By making an issue of it, the Tories will continue to repel the tolerant majority. We don't give a damn, but they obviously do.

This is the party, after all, which would not elect Michael Portillo as leader after he admitted to having gay experiences; Lord Tebbit preferred the successful candidate Iain Duncan-Smith because, sneered the peer, he was a "normal, family man with children".

This is also the party that continues to back section 28, the useless and discriminatory law to stop councils "promoting homosexuality as equiv-alent to marriage". That makes the Tories about as inclusive as the members-only bar at the House of Commons.

Alan Duncan's disclosure looks suspiciously stage-managed.

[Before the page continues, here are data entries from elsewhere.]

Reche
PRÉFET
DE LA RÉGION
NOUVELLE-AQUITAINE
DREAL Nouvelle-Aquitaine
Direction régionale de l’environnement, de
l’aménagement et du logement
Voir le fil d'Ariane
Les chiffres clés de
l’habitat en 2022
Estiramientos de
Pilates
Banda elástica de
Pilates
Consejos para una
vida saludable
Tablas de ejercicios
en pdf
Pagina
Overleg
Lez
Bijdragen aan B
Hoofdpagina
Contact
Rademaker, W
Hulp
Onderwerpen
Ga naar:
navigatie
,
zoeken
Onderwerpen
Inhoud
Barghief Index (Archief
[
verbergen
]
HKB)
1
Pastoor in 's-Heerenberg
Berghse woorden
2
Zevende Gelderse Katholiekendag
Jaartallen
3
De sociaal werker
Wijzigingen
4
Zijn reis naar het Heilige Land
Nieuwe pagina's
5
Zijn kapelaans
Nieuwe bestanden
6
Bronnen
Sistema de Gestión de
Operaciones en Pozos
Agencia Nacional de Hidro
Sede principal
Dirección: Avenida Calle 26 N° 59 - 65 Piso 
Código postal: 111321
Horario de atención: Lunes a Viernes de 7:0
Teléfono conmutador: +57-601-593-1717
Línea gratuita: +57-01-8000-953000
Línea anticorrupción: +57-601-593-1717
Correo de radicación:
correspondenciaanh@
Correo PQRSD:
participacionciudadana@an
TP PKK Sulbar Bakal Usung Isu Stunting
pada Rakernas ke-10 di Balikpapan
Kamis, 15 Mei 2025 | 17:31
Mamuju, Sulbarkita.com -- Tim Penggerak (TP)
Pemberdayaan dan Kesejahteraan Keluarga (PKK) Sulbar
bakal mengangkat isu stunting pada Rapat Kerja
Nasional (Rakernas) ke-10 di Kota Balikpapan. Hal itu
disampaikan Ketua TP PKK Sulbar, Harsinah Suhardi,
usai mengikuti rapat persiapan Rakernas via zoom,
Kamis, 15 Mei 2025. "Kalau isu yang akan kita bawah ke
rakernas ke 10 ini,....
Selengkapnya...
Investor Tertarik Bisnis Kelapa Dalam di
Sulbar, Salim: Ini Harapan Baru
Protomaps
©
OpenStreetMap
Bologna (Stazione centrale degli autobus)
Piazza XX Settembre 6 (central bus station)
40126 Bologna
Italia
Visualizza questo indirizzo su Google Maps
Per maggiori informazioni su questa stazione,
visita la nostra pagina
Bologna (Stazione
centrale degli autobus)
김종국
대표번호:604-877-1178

It comes only days after Iain Duncan Smith sacked Walmgate's own David Davis as party chairman and installed Theresa May, the first woman to take the role in the party's long history.

IDS told the press that it was a symbolic change that showed "the Conservative Party is an open, decent and tolerant party". (He did the explaining so Mrs May did not have to trouble her pretty little head. She just stood there looking fragrant.)

Now, after 15 years at the heart of Tory politics keeping his private life private, Alan Duncan has chosen this precise moment to go public about being gay. Coincidence? I don't think so. He's been booted out of the closet to bolster IDS's caring, sharing message.

How crass. You can imagine Tory Central Office ticking off each category of MP as they go: "We've got a black one, we got a woman one, we've got a gay one. Now we only need a Rasta-farian one and a disabled one and we've got the set."

Even that other creaky old institution, the Church of England, has beaten the Tories to it. Last week Dr Rowan Williams was confirmed as the Archbishop of Canterbury. He knowingly ordained gay priests long before Iain Duncan Smith jumped aboard the Inclusive Express.

And the national tabloids caught on earlier than the Tories. When the Sun came up with a front page headline asking whether Britain was being run by "a gay mafia" it became a laughing stock, and has the paper since adjusted its stance accordingly.

Having said all that, it is quite true to say that MPs such as Alan Duncan will turn people off the Tories.

Why? Because he is a white, rich, middle class, ex-public schoolboy Oxbridge graduate like almost all of the rest of them.